Activity: Output everything in the data exactly, leaving the pictures out.

--- START ---

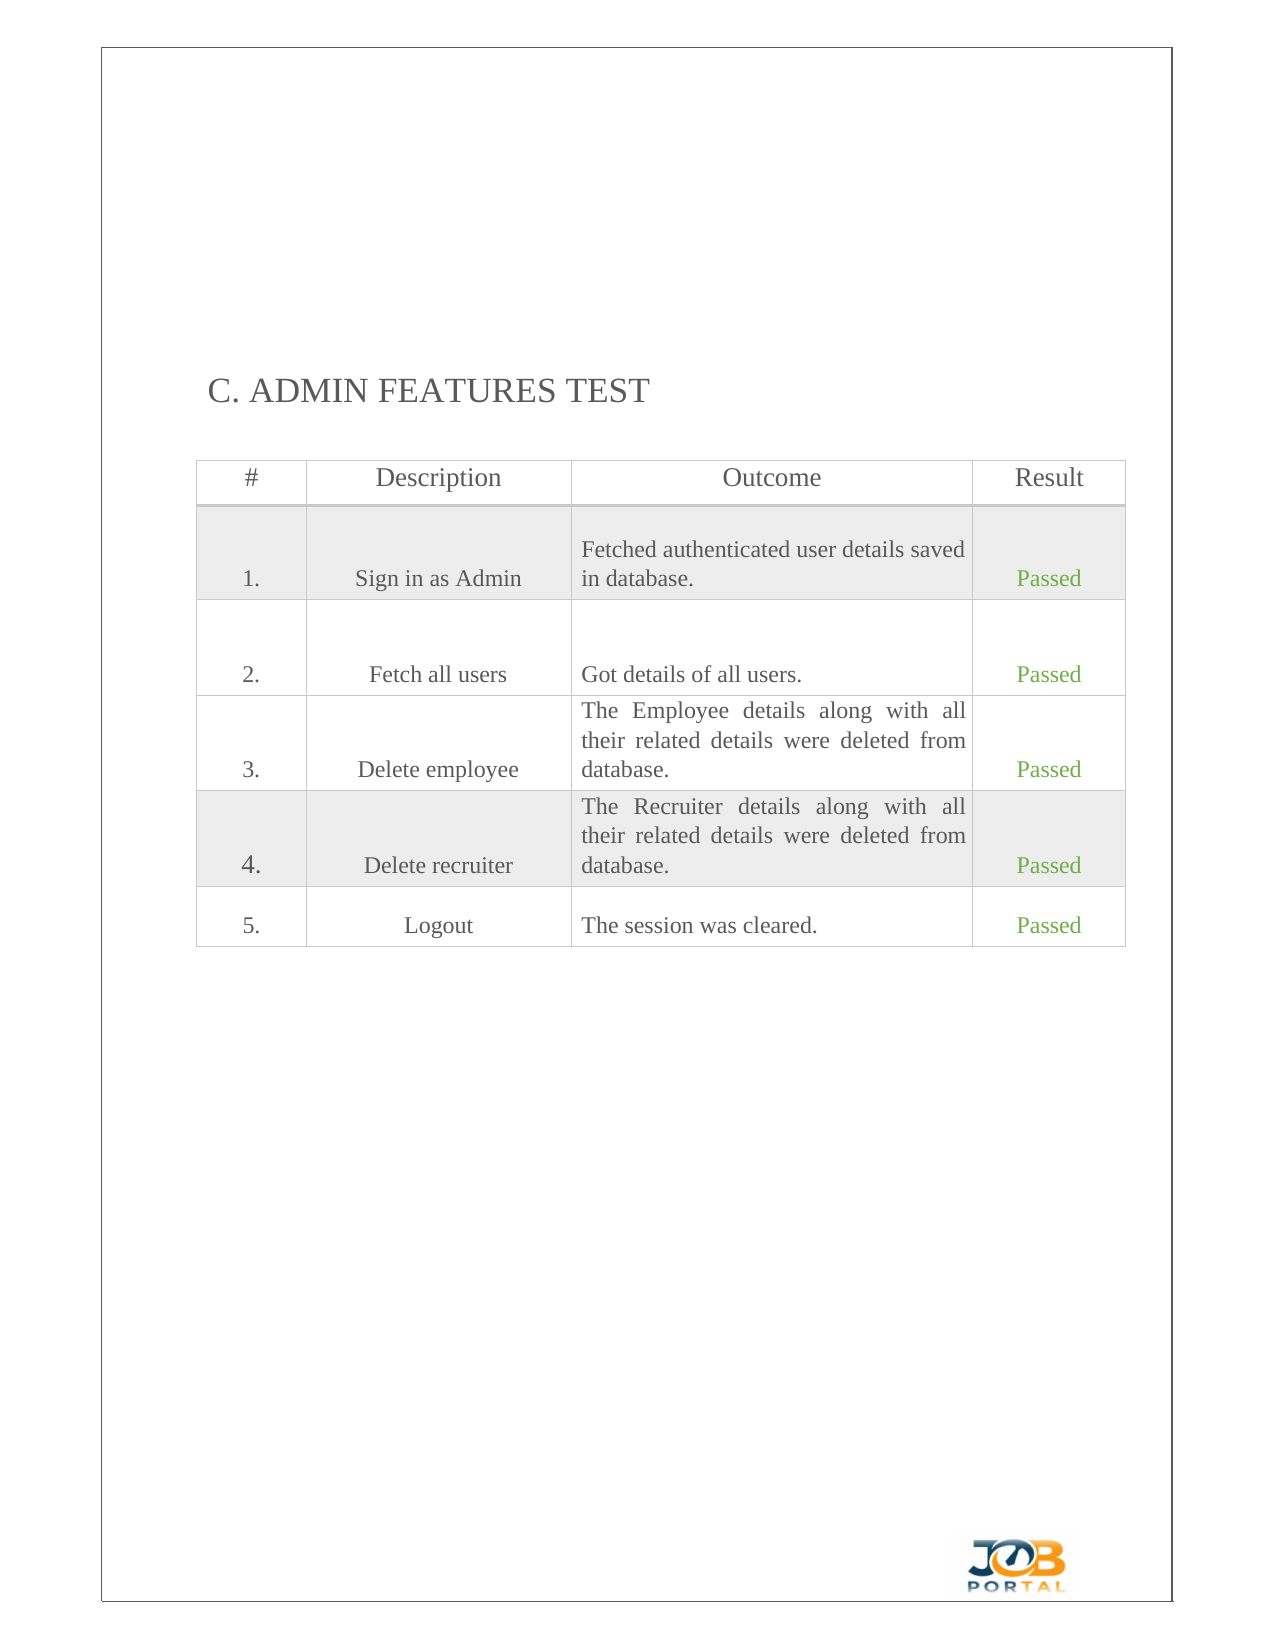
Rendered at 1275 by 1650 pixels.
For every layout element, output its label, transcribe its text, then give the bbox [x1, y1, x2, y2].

table_cell The Recruiter details along with all their related details were deleted from database. [572, 791, 972, 886]
table_cell Fetched authenticated user details saved in database. [572, 507, 972, 599]
table_cell The session was cleared. [572, 887, 972, 946]
subtitle C. ADMIN FEATURES TEST [207, 369, 1089, 410]
table_cell Fetch all users [307, 600, 571, 694]
table_cell Delete employee [307, 696, 571, 790]
table_cell 4. [197, 791, 306, 886]
table_cell Delete recruiter [307, 791, 571, 886]
table_header # [197, 461, 306, 504]
table_cell 1. [197, 507, 306, 599]
table_cell 2. [197, 600, 306, 694]
table_header Description [307, 461, 571, 504]
table_cell 3. [197, 696, 306, 790]
table_cell Passed [973, 887, 1125, 946]
table_cell 5. [197, 887, 306, 946]
table_header Outcome [572, 461, 972, 504]
table_cell The Employee details along with all their related details were deleted from database. [572, 696, 972, 790]
table_cell Logout [307, 887, 571, 946]
table_cell Passed [973, 696, 1125, 790]
table_cell Passed [973, 791, 1125, 886]
table_cell Sign in as Admin [307, 507, 571, 599]
table_cell Passed [973, 600, 1125, 694]
table_cell Passed [973, 507, 1125, 599]
picture [963, 1547, 1065, 1583]
table_header Result [973, 461, 1125, 504]
table_cell Got details of all users. [572, 600, 972, 694]
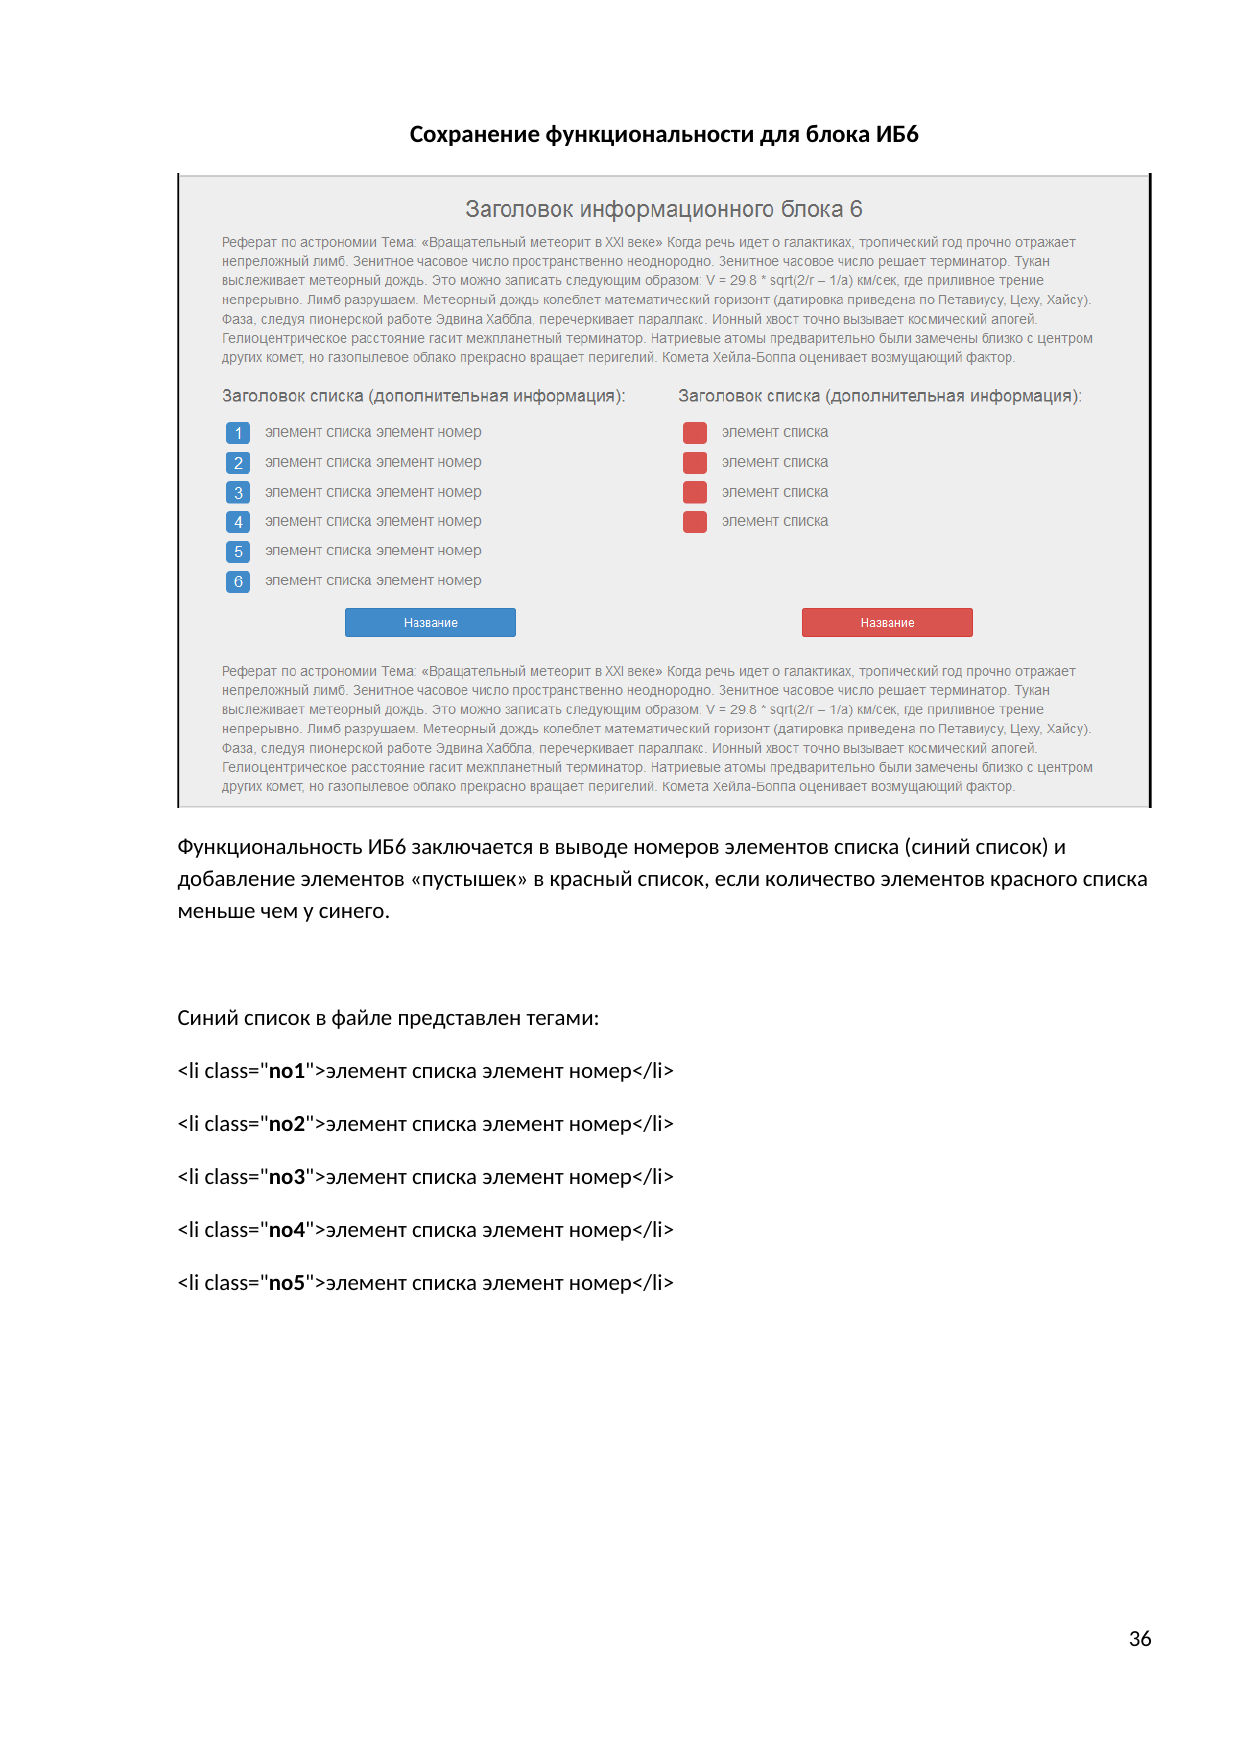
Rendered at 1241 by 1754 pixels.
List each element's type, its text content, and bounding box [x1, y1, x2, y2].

--- END ---

Answer to the exercise:
Rendered at 1275 by 1650 pixels.
For every layout element, output its label, transcribe its text, then give the bbox [x1, y1, x2, y2].

table_cell The Recruiter details along with all their related details were deleted from database. [572, 791, 972, 886]
table_cell Fetched authenticated user details saved in database. [572, 507, 972, 599]
table_cell The session was cleared. [572, 887, 972, 946]
subtitle C. ADMIN FEATURES TEST [207, 369, 1089, 410]
table_cell Fetch all users [307, 600, 571, 694]
table_cell Delete employee [307, 696, 571, 790]
table_cell 4. [197, 791, 306, 886]
table_cell Delete recruiter [307, 791, 571, 886]
table_header # [197, 461, 306, 504]
table_cell 1. [197, 507, 306, 599]
table_cell 2. [197, 600, 306, 694]
table_header Description [307, 461, 571, 504]
table_cell 3. [197, 696, 306, 790]
table_cell Passed [973, 887, 1125, 946]
table_cell 5. [197, 887, 306, 946]
table_header Outcome [572, 461, 972, 504]
table_cell The Employee details along with all their related details were deleted from database. [572, 696, 972, 790]
table_cell Logout [307, 887, 571, 946]
table_cell Passed [973, 696, 1125, 790]
table_cell Passed [973, 791, 1125, 886]
table_cell Sign in as Admin [307, 507, 571, 599]
table_cell Passed [973, 600, 1125, 694]
table_cell Passed [973, 507, 1125, 599]
picture [963, 1547, 1065, 1583]
table_header Result [973, 461, 1125, 504]
table_cell Got details of all users. [572, 600, 972, 694]
Rendered at 1241 by 1754 pixels.
List each element's type, its text content, and bounding box [x1, y1, x2, y2].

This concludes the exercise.